WES GILBERTSON -- Sun Media

, Last Updated: 10:17 AM ET

Since making the move to the wild West four years back, Calgary Stampeders slotback Jeremaine Copeland swears he doesn't have a favourite moment against his former squad.

No clutch touchdown. No awe-inspiring grab. No victory that stands out above the others.

Well, there is one thing.

"The only memorable moment I have is being in Montreal and doing the bobsled," said Copeland, who signed with the Stamps in 2005 after four campaigns in Alouettes silks.

"That was probably the biggest thing that ever happened over there, to tell you the truth."

How could anybody forget the infamous bobsled celebration?

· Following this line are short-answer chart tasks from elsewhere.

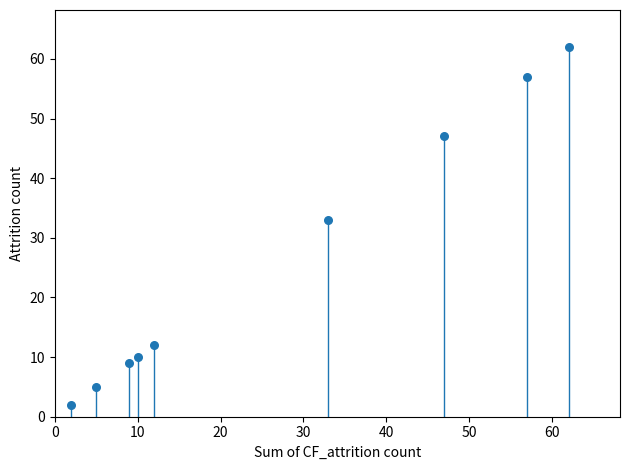

What is the average X value?

26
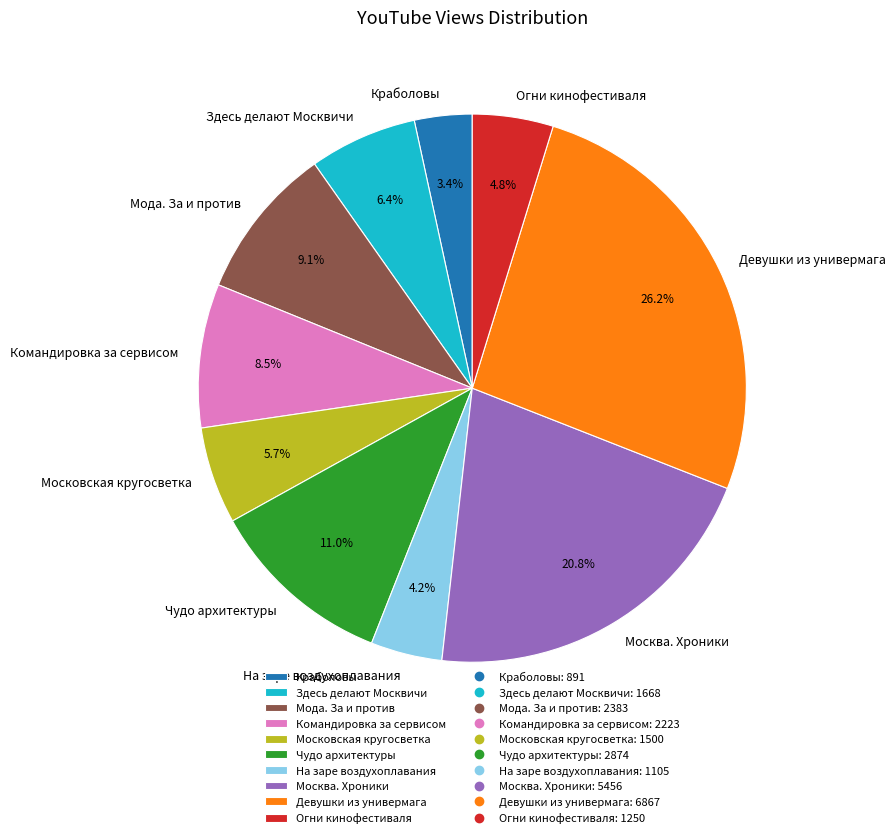

How many slices are in this pie chart?

10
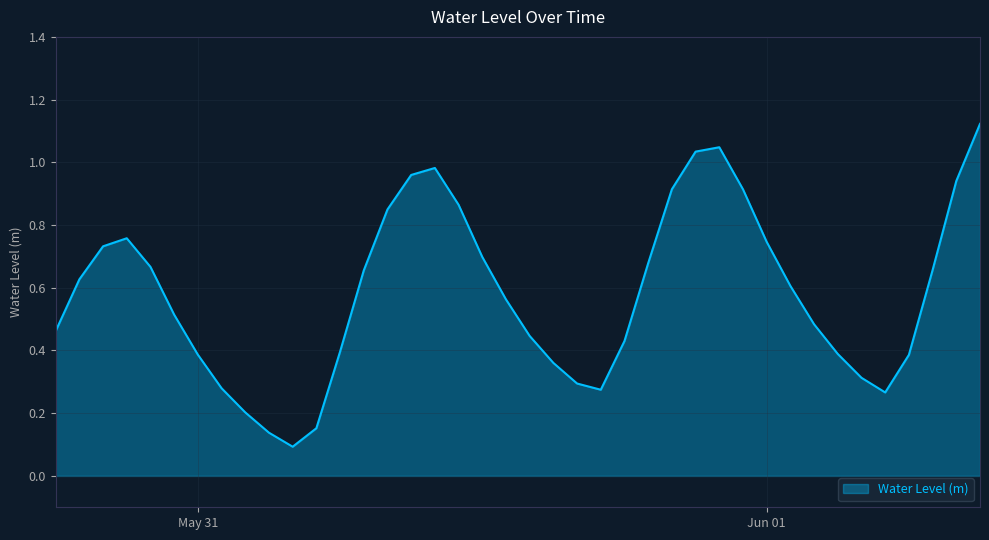

Rank the categories by value from highest to lowest.

2023-06-01 09:00:00, 2023-05-31 22:00:00, 2023-05-31 21:00:00, 2023-05-31 10:00:00, 2023-05-31 09:00:00, 2023-06-01 08:00:00, 2023-05-31 20:00:00, 2023-05-31 23:00:00, 2023-05-31 11:00:00, 2023-05-31 08:00:00, 2023-05-30 21:00:00, 2023-06-01 00:00:00, 2023-05-30 20:00:00, 2023-05-31 12:00:00, 2023-05-31 19:00:00, 2023-05-30 22:00:00, 2023-06-01 07:00:00, 2023-05-31 07:00:00, 2023-05-30 19:00:00, 2023-06-01 01:00:00, 2023-05-31 13:00:00, 2023-05-30 23:00:00, 2023-06-01 02:00:00, 2023-05-30 18:00:00, 2023-05-31 14:00:00, 2023-05-31 18:00:00, 2023-05-31 06:00:00, 2023-06-01 03:00:00, 2023-05-31 00:00:00, 2023-06-01 06:00:00, 2023-05-31 15:00:00, 2023-06-01 04:00:00, 2023-05-31 16:00:00, 2023-05-31 01:00:00, 2023-05-31 17:00:00, 2023-06-01 05:00:00, 2023-05-31 02:00:00, 2023-05-31 05:00:00, 2023-05-31 03:00:00, 2023-05-31 04:00:00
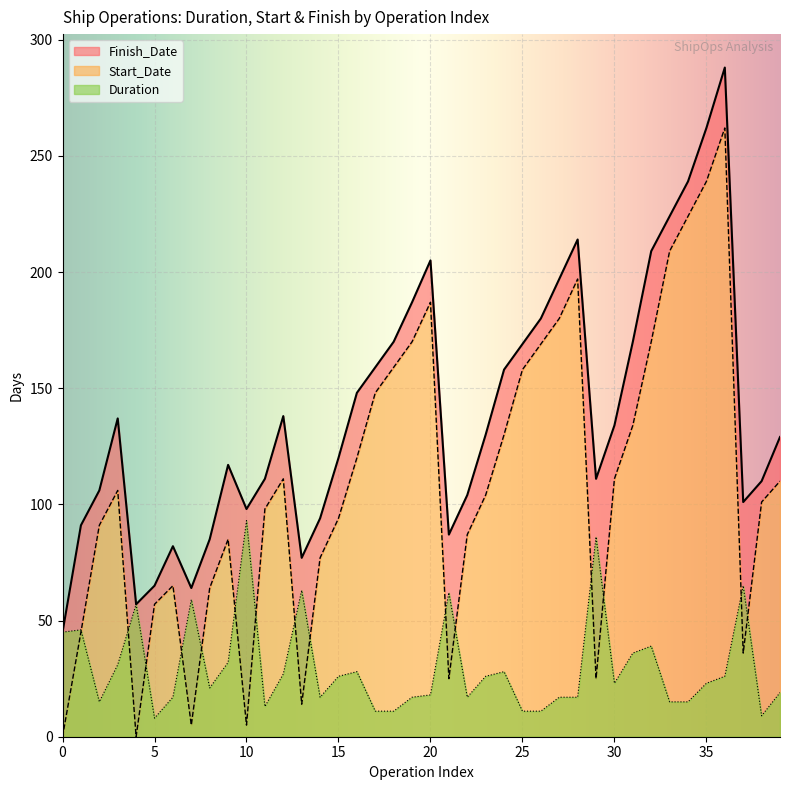

True or false: Finish_Date has a value of 85 at 8.

True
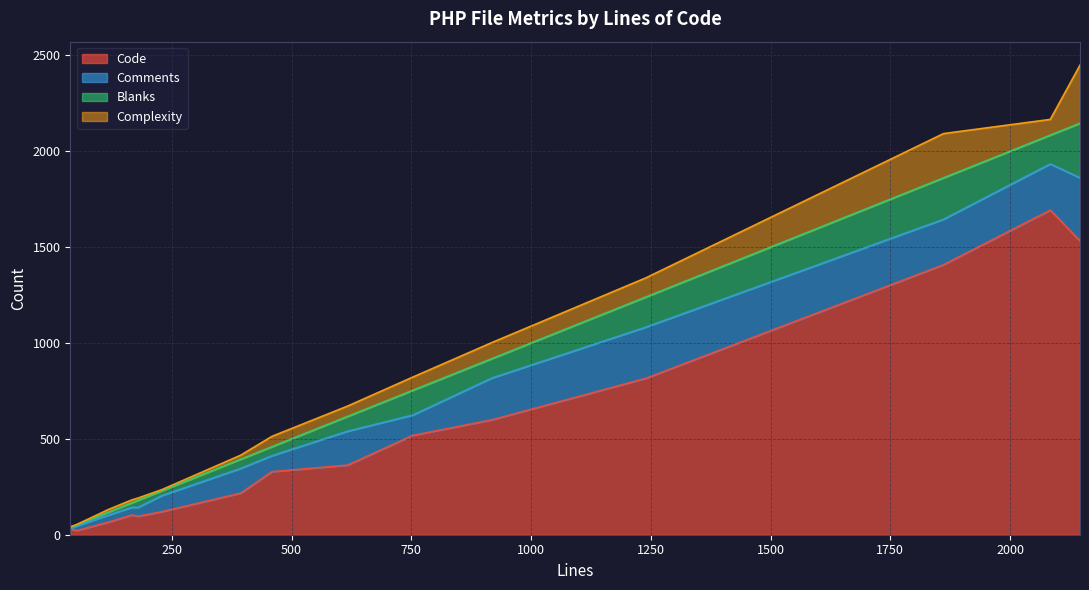

At which category does Blanks reach its first local valley?

38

After the Stampeders scored a touchdown against the Alouettes in 2006, Copeland and the rest of Calgary's receiving corps sat in a row and bobbed and weaved as if they were flying down a bobsled track.

To top it off, they spilled in opposite directions before returning to the bench.

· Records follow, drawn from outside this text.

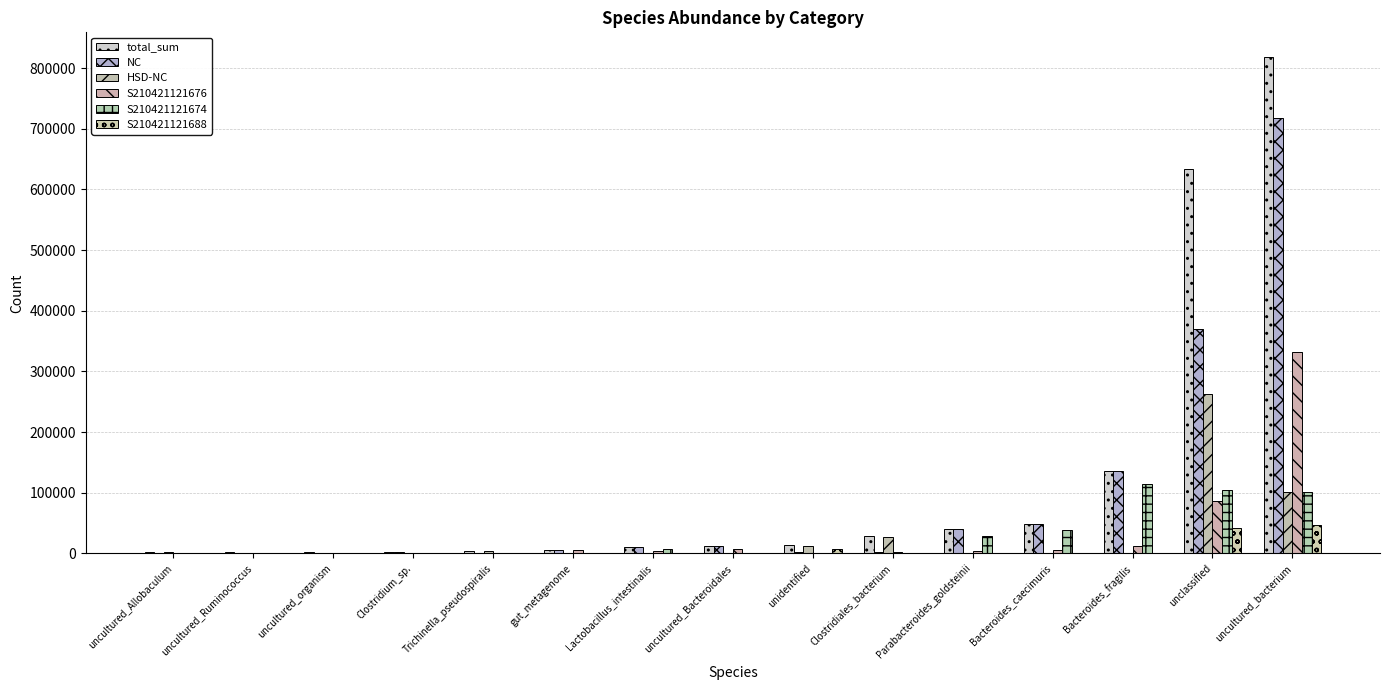

What is the difference between the maximum and minimum values in the S210421121676 series?

332750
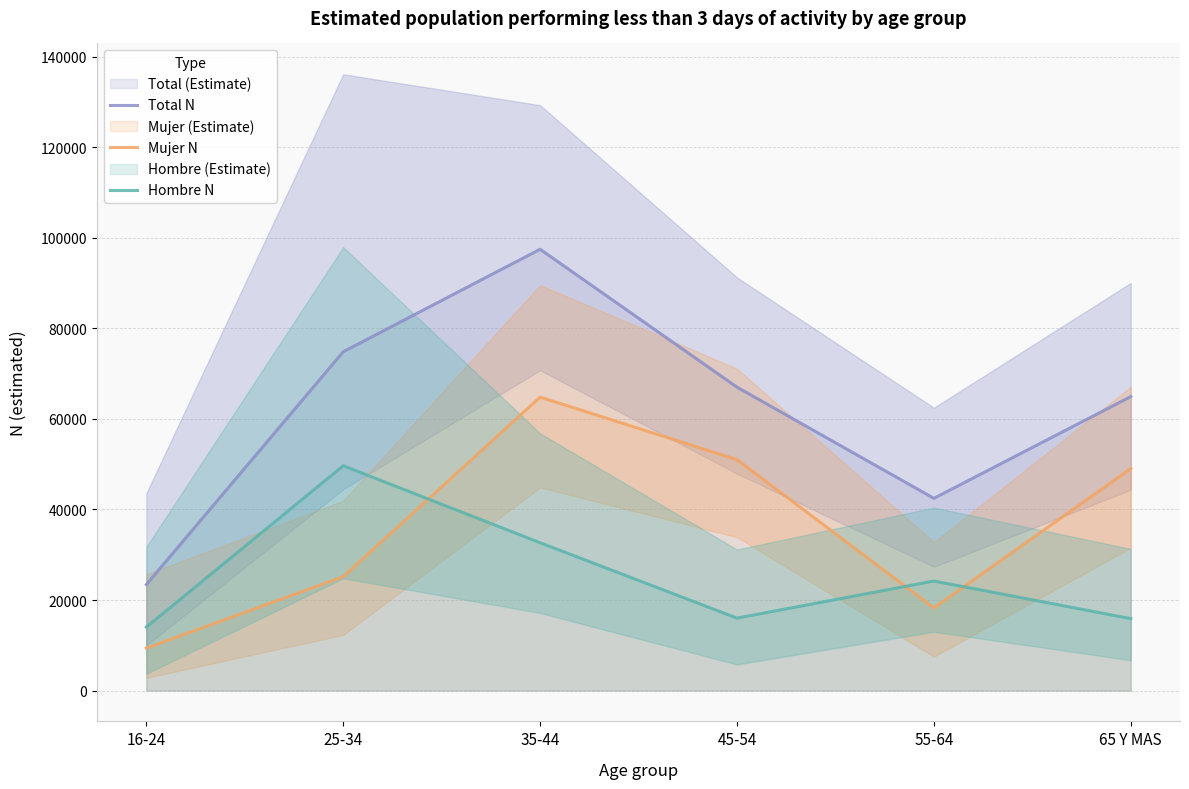

Which series has the widest spread of values?

Total N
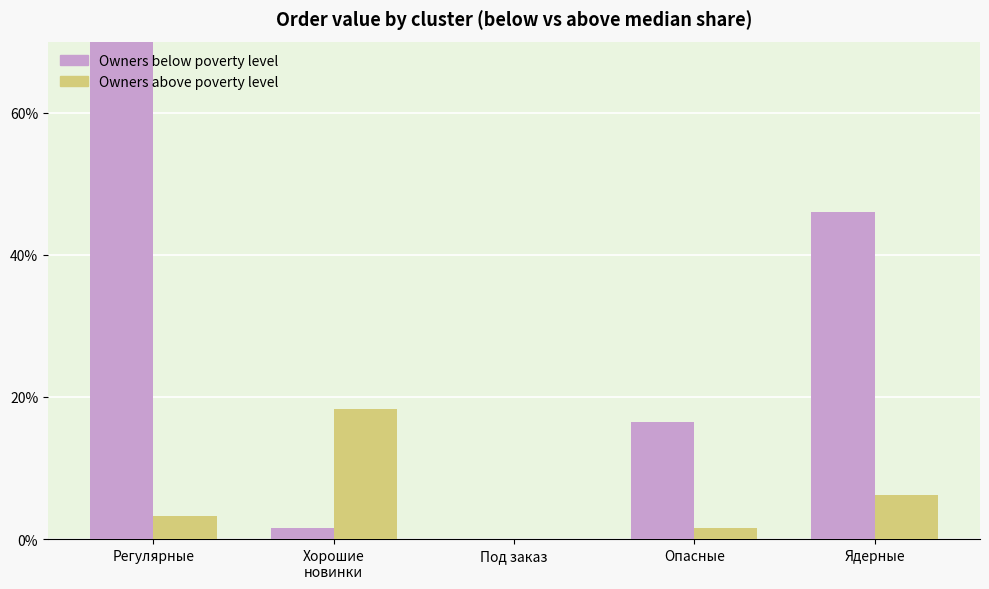

Reading left to right, list all the values displayed in this chart.

Owners below poverty level: Регулярные=96.8	Хорошие
новинки=1.6	Под заказ=0.0	Опасные=16.5	Ядерные=46.0
Owners above poverty level: Регулярные=3.2	Хорошие
новинки=18.3	Под заказ=0.0	Опасные=1.5	Ядерные=6.1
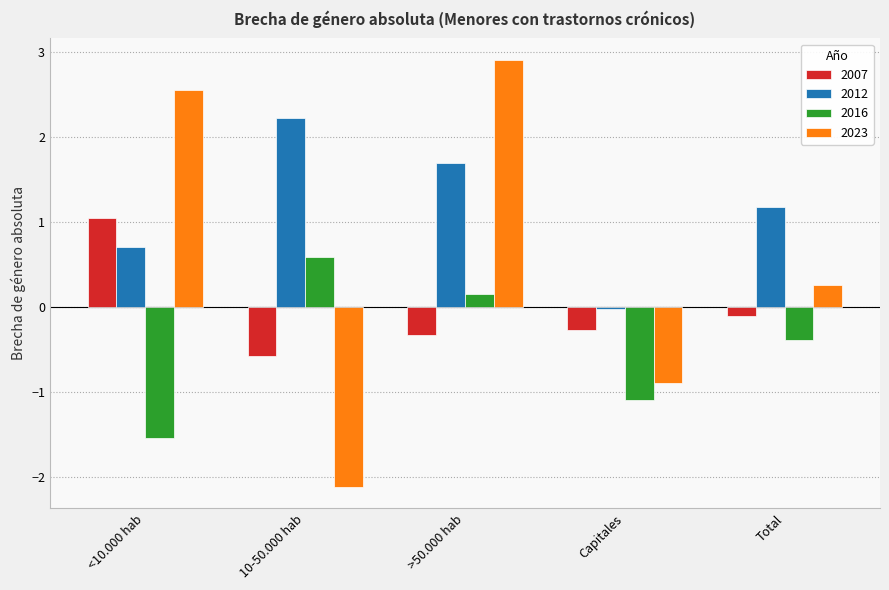

At which category does the chart reach its peak across all series?

>50.000 hab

"That's classic, and he's good for those celebrations," admitted Alouettes slotback Ben Cahoon, who partnered with Copeland for 3,318 combined receiving yards in 2003, the highest total hauled in by two teammates in CFL history.

"I don't remember the play. I do remember the celebration, though. That was a good one."

The Alouettes faithful weren't necessarily cheering while Copeland & Co. mimicked a bobsled team on their turf, but the two-time all-star receiver was no doubt a fan favourite during his days in Montreal, where he won a Grey Cup in 2002 and posted back-to-back 1,000-yard campaigns in '03 and '04.

He'll be lining up across from some old buddies when the Alouettes pay a visit to McMahon Stadium tonight (8 p.m.). Since saddling up in the Stampede City, the talkative Tennessean has 30 receptions and three majors in seven outings against his old squad.

He grabbed four passes in a 23-19 Stamps victory in Montreal July 10, although trotting onto the turf at Olympic Stadium doesn't make his heart beat as fast as it once did.

"It doesn't really kick the way it used to," Copeland said. "When I first left, for the first two years, it was a little different going back to Montreal. But the fans are still there and they're still wearing my jersey and they're still calling my name from the stands. And not being smart alecks, they're being good fans and saying, 'We miss you' and stuff like that. So that still rings a bell in your ear every time you go back there.

"But other than that, there's been a big change in the whole thought process. I'm a Calgary Stampeder now."

Copeland still counts Alouettes quarterback Anthony Calvillo, Cahoon and defensive end Anwar Stewart among his friends, but doesn't intend to show the East Division-leading out-of-town guests too much hospitality tonight.

The Stamps corps of pass-catchers, a group that also includes mouthpiece Nik Lewis, are known for their confidence and flair, but Copeland insists he'll let his hands and feet do the talking against the Als.

"I ain't gonna be in their ears," he said.

"The only talking I'm gonna probably give 'em will be saying 'Hey' and all that stuff before the game. But once the game starts, man, once we cross that field and get in between the lines, friendship is over with. Until the game is over with, we're no longer friends."